Quoted passage —
----

We are all familiar by now with the use of pop music in national television commercials, such as the Rolling Stone's "Start Me Up" for Microsoft. Due in part to the success of these campaigns, popular songs are being licensed for TV spots with increasing frequency. This practice has become so common, that any attorney working in the music or television businesses may at some time be called upon to negotiate a license for the use of music for a commercial sponsor. This article addresses the financial parameters of such negotiations, key deal points and practical tips for negotiating the best possible deal for clients in the field of advertising.

The Song
The most important element in negotiating the fee for which music may be licensed in a television campaign is the song itself.

Contemporary Mega Hits
As one may expect, the highest quotes, or fees charged, are for contemporary mega hits. There may be little room for negotiation here, because once a song is licensed, its value to another sponsor is radically reduced. Therefore, the copyright owner, who is usually either the publisher and/or the writer, may hold out for the highest royalty price, assuming that the writer is even willing to license the song for a commercial use. The only meaningful leverage is to solicit lower quotes for comparable songs. In any event, the going rate for such "hot" songs may be seven fignres and higher.

----

Collected data
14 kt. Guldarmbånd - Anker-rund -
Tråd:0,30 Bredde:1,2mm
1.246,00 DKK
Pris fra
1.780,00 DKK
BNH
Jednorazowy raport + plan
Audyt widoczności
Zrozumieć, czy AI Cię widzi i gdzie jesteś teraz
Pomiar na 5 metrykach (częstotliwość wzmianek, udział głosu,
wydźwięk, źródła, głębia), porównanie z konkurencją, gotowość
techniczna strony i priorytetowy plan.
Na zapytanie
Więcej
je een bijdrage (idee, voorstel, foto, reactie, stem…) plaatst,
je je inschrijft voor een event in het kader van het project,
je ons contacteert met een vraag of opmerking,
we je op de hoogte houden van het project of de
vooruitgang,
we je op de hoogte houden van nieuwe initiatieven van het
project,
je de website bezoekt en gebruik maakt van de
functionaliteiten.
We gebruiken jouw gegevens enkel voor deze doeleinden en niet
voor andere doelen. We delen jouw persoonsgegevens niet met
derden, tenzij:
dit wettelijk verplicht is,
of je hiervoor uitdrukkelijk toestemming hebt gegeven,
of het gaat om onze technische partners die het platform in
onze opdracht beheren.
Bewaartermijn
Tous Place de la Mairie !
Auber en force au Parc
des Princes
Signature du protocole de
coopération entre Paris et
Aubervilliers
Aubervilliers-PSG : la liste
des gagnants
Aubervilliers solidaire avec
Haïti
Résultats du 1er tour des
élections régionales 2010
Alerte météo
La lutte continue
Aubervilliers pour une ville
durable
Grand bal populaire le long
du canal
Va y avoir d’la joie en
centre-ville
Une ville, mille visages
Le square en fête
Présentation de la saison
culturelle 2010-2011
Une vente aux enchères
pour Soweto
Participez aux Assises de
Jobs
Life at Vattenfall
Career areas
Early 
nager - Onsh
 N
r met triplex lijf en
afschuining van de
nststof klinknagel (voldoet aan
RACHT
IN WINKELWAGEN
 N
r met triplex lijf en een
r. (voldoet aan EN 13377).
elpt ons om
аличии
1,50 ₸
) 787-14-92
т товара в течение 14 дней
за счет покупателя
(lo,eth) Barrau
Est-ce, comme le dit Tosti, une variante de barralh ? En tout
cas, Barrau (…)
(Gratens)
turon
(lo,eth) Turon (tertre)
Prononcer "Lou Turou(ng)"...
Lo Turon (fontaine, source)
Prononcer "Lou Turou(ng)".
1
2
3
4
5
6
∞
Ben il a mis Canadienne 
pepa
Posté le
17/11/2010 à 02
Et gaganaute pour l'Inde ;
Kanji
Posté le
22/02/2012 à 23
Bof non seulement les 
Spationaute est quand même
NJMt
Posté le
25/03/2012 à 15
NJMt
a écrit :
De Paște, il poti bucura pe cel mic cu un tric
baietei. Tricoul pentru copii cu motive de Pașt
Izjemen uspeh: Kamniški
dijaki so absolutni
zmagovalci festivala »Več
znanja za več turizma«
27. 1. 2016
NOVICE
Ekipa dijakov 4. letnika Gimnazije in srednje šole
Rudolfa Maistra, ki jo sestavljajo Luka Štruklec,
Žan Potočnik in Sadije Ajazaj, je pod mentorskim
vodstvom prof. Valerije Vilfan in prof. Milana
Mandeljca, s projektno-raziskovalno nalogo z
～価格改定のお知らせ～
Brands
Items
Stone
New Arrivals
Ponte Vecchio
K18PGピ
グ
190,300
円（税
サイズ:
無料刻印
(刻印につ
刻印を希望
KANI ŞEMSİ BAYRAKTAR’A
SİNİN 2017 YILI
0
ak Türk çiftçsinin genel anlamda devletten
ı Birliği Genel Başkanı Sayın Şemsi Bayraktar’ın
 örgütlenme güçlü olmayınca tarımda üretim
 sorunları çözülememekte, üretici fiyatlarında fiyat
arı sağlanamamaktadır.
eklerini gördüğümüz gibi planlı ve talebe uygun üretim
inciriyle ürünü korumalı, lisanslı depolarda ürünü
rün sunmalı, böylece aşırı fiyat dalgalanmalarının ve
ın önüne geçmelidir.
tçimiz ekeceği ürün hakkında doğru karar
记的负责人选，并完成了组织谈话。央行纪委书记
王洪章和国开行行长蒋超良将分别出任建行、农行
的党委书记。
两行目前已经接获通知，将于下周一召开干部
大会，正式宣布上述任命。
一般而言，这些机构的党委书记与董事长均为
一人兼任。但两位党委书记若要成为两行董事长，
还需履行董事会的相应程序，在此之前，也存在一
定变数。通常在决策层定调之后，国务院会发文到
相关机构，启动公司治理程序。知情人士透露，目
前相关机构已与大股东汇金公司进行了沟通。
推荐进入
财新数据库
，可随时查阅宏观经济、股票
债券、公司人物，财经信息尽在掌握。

----

Problem details — Can you rewrite the passage on licensing music for commercials between "We are all familiar" and "the song itself.", inclusive, changing "attorney" to "lawyer"? Nothing in the listing is needed here.

Solved exercise —
We are all familiar by now with the use of pop music in national television commercials, such as the Rolling Stone's "Start Me Up" for Microsoft. Due in part to the success of these campaigns, popular songs are being licensed for TV spots with increasing frequency. This practice has become so common, that any lawyer working in the music or television businesses may at some time be called upon to negotiate a license for the use of music for a commercial sponsor. This article addresses the financial parameters of such negotiations, key deal points and practical tips for negotiating the best possible deal for clients in the field of advertising.

The Song
The most important element in negotiating the fee for which music may be licensed in a television campaign is the song itself.